Wednesday, August 20, 2014

Seeding time


The plants know.

The lengthening shadows trigger the cilantro, basil, and dill to throw their energies into making seeds for next year, motes of hope, pockets of life that will lie on the hard, cold ground in January. In just days, vibrant green beings fade to oeuvres of ochre.

Every August I collect seeds--some to eat, some to sow next spring, some that will sit in plastic bags, forgotten for a year or two, until I stumble upon them again.

A few, though, will be planted in September by my students, many of whom have never planted anything before. The seedlings will emerge along the window sill and then fade away as the sun slides south toward the solstice.
***

In an unannounced observation years ago, an administrator walked in on a lesson on seasons. One child held a light, another a globe as she "orbited" the sun, and the students in class made observations about the shadows on the globe, particularly the part that marked our place on the planet.

Yes, the lesson is a classroom cliché, but the kids were engaged, and, for a few moments, some kids grasped how summer and winter can exist simultaneously.

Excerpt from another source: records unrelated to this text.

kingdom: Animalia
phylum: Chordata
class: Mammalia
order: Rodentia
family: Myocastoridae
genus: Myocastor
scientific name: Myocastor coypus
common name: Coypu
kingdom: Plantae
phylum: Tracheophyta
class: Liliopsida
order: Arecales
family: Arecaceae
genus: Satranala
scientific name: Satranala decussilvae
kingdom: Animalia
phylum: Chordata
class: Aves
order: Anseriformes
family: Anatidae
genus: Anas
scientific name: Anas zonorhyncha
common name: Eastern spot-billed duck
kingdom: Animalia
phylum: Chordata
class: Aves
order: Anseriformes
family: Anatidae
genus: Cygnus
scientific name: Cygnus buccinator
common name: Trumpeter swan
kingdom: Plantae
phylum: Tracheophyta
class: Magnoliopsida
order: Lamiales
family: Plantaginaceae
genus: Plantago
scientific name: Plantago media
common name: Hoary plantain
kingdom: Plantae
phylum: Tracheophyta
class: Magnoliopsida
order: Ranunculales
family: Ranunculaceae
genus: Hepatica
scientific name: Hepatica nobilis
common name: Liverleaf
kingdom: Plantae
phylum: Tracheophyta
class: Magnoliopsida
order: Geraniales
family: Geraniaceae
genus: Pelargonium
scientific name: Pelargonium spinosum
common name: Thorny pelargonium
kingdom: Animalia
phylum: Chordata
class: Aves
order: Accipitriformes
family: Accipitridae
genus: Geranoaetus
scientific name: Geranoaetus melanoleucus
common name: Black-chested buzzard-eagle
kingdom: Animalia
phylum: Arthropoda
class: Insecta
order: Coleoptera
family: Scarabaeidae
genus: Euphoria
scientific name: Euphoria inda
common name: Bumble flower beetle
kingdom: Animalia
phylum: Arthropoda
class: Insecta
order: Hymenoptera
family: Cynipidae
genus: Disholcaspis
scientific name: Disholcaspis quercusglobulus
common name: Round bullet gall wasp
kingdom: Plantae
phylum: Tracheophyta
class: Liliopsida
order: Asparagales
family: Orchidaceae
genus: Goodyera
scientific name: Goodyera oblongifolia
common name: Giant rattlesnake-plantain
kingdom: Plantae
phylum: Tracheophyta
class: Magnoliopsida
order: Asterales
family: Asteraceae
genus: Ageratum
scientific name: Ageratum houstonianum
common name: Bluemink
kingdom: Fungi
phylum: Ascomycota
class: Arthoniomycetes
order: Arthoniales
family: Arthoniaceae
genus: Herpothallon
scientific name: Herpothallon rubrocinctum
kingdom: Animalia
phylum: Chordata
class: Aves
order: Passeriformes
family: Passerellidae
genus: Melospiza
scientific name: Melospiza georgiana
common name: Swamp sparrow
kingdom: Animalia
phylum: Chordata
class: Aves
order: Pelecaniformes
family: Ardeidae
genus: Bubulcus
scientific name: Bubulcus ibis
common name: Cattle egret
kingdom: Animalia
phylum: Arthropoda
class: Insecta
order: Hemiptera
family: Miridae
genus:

My observer later asked why I was teaching seasons when I was supposed to be teaching biology. I explained (more reasonably than I felt) how all science rests on energy and matter, and that the cycles of sunlight define the boundaries of life in a given patch of earth.


If you view the world in compartments, with life as neatly divided as your browser tabs,  you're going to miss a lot of what's going around you.



And yes, I miss too much of what matters.